CONTRASTE: ¿EL IPC MIENTE?

La sospecha popular —»los precios suben más de lo que dicen»— merece una respuesta seria, no un desprecio. Dos caras:

  • No, no es un fraude. En democracias con institutos estadísticos independientes (INE, Eurostat), la metodología es pública, auditada y comparable internacionalmente. La sensación de que «sube más» suele venir de que recordamos más las subidas de lo que compramos a menudo (gasolina, café) que las bajadas o la estabilidad de lo que compramos poco.
  • Pero no es neutral ni perfecto. Las decisiones sobre la cesta, los ajustes de calidad y la vivienda influyen en el resultado, y existe una tentación política real: como muchas pensiones, salarios y contratos se revalorizan con el IPC, un IPC más bajo le ahorra dinero al Estado.
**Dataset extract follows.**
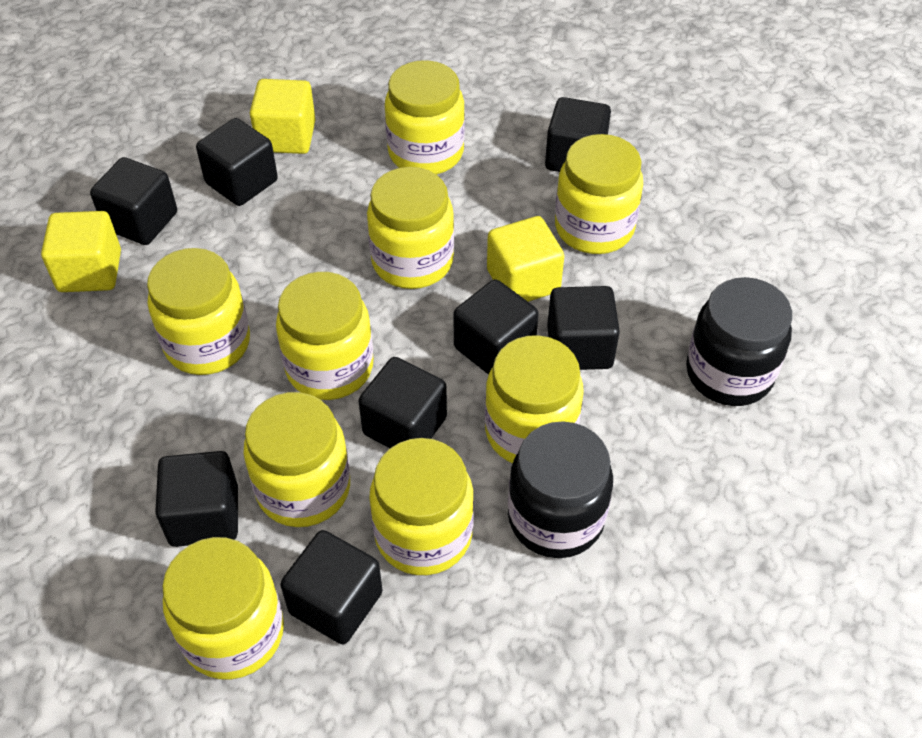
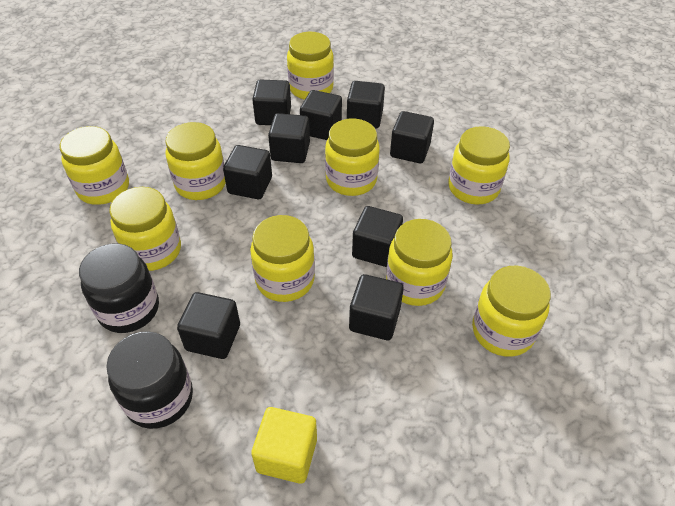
black cube: 8 -> 9
yellow cube: 3 -> 1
El caso extremo es Argentina, cuyo instituto (INDEC) llegó a manipular el IPC durante años ( verificar fechas), hasta perder toda credibilidad. No es la norma en países serios, pero muestra por qué la independencia y transparencia del que mide es tan importante.

La conclusión honesta: el IPC es una herramienta buena pero imperfecta, y conviene leerla sabiendo qué mide y qué decisiones hay detrás. No es la verdad absoluta; es la mejor aproximación disponible, con sus asteriscos.


EN RESUMEN

  • La inflación se mide con el IPC: una cesta representativa, con ponderaciones por peso en el gasto, cuyos precios se siguen mes a mes.
  • La cifra del titular es la variación interanual. Y recuerda: que la inflación baje ≠ que los precios bajen (siguen subiendo, más despacio).
  • Tiene primos (IPCA europeo, deflactor del PIB) que miden cosas algo distintas.
  • Tiene trampas honestas (tu cesta ≠ la media, sustitución, calidad, vivienda) y una tentación política (revalorizaciones ligadas al IPC). Por eso importa que lo mida un organismo independiente y transparente.